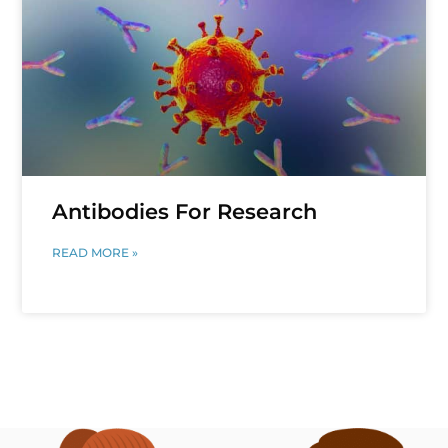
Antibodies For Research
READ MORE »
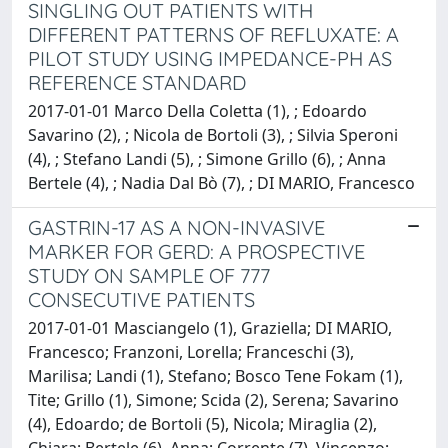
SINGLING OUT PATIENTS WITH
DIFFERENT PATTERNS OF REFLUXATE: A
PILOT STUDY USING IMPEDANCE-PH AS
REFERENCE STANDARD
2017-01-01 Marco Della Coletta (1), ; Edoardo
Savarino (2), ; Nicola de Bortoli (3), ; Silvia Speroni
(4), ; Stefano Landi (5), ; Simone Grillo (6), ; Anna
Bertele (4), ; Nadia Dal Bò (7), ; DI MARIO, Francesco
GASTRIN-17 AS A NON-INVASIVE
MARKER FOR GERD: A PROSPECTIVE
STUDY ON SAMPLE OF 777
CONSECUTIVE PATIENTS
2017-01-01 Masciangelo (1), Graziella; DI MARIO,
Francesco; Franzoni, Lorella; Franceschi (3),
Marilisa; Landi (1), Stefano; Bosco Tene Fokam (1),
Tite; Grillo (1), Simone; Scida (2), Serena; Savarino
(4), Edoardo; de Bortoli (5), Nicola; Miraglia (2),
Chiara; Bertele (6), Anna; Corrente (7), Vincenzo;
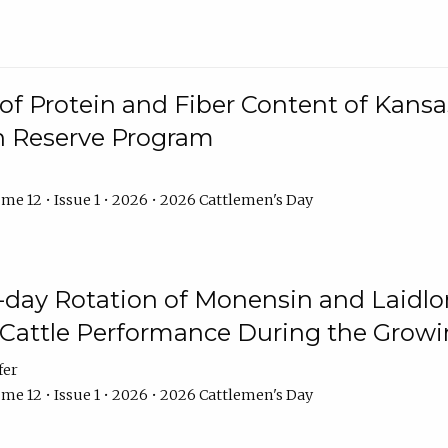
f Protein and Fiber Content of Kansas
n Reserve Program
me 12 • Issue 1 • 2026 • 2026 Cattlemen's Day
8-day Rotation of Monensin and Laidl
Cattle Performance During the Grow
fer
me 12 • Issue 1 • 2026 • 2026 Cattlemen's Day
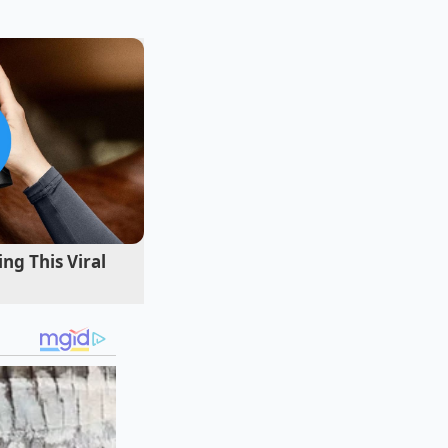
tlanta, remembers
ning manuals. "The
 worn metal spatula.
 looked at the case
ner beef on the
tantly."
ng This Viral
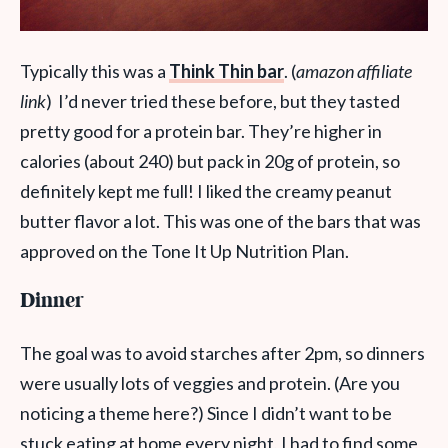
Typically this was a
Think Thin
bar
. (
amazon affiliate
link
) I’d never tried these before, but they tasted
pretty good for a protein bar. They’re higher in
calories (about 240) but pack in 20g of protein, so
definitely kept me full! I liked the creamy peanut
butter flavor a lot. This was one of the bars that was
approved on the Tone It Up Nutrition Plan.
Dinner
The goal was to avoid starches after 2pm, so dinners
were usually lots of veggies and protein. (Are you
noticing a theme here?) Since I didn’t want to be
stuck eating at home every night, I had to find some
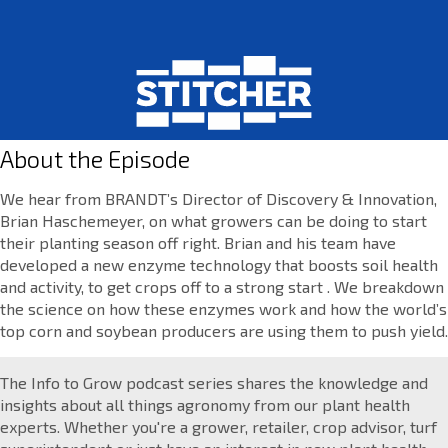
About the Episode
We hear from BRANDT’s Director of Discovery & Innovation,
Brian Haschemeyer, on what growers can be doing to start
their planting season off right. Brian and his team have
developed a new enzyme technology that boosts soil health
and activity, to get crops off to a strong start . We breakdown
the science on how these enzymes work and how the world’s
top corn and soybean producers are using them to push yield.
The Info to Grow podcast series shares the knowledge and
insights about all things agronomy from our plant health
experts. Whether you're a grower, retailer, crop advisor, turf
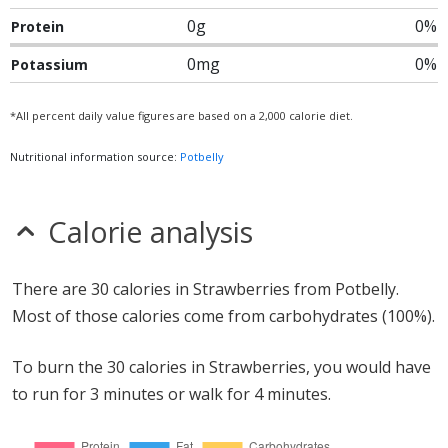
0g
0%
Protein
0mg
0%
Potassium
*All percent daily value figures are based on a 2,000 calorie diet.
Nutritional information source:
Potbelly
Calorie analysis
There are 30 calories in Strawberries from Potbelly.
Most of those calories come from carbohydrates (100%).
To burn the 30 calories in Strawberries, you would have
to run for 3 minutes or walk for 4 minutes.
****************************************
Your objective
Please copy the lines in the records above between the one holding "but they tasted" and the one holding "noticing a theme", inclusive, exactly and with no other line.

Written answer
) I’d never tried these before, but they tasted
pretty good for a protein bar. They’re higher in
calories (about 240) but pack in 20g of protein, so
definitely kept me full! I liked the creamy peanut
butter flavor a lot. This was one of the bars that was
approved on the Tone It Up Nutrition Plan.
Dinner
The goal was to avoid starches after 2pm, so dinners
were usually lots of veggies and protein. (Are you
noticing a theme here?) Since I didn’t want to be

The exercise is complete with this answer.